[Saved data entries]
----

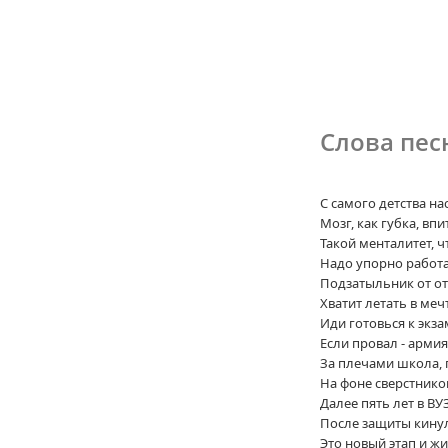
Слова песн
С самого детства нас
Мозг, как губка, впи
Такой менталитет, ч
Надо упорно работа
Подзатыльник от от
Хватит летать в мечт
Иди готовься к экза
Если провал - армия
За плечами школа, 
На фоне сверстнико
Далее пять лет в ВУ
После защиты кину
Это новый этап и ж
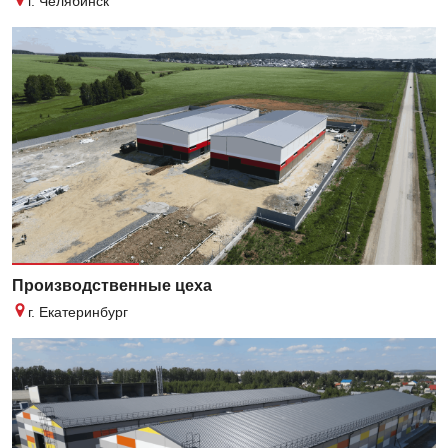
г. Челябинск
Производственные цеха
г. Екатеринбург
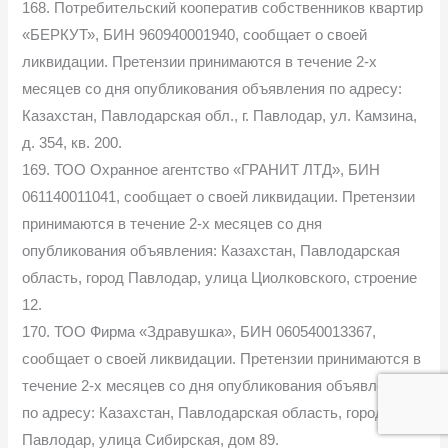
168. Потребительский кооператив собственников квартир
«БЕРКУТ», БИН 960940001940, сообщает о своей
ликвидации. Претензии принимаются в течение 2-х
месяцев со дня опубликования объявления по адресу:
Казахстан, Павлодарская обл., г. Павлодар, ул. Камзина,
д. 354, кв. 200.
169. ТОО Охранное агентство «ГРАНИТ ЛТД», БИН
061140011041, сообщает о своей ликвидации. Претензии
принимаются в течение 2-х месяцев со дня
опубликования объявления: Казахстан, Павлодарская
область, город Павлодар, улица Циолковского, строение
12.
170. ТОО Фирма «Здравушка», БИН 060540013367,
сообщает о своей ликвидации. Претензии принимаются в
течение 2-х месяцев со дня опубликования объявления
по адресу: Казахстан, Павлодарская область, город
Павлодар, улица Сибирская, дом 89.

----

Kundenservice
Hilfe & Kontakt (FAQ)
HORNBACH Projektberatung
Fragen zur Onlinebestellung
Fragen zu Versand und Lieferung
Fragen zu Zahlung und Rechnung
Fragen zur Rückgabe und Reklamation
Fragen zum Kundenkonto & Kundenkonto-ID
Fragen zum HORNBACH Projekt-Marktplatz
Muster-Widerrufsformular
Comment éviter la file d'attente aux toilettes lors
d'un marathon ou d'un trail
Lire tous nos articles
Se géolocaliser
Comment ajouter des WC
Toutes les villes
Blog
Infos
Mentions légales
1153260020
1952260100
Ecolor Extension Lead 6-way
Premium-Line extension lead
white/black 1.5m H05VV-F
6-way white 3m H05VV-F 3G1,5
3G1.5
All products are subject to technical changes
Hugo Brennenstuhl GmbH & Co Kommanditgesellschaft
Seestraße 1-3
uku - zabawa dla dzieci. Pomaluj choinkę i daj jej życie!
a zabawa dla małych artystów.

----

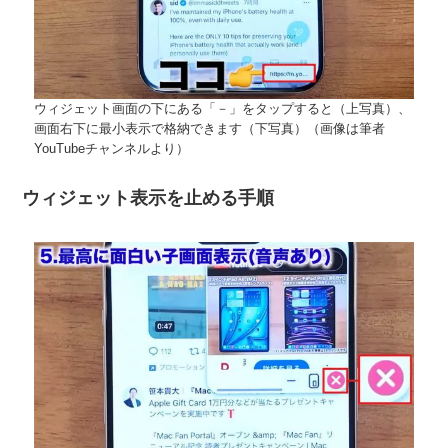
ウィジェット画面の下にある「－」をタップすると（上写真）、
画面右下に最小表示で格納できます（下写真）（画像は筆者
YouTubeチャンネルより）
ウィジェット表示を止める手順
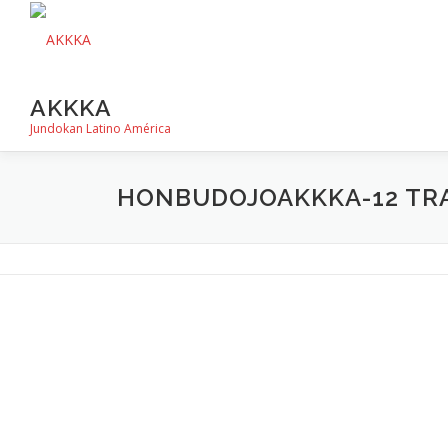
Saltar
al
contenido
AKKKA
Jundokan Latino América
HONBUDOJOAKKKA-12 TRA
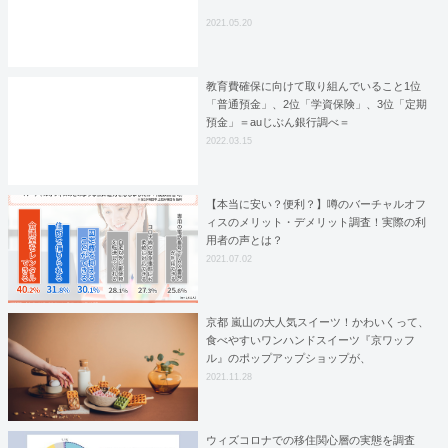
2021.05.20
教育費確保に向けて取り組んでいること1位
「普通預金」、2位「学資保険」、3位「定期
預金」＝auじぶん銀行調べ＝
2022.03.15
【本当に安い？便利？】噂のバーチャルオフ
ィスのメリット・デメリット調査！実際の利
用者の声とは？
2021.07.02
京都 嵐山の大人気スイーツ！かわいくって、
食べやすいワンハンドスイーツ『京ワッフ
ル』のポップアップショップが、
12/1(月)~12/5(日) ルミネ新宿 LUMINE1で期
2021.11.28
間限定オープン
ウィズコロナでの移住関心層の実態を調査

----

▸ Try it
Working from the entries above, reproduce exactly and only the lines beginning with the line that has "Иди готовься к экза" and ending with the line that has "168. Потребительский кооператив"; omit all pictures.

▸ Written response
Иди готовься к экза
Если провал - армия
За плечами школа, 
На фоне сверстнико
Далее пять лет в ВУ
После защиты кину
Это новый этап и ж
г. Челябинск
Производственные цеха
г. Екатеринбург
168. Потребительский кооператив собственников квартир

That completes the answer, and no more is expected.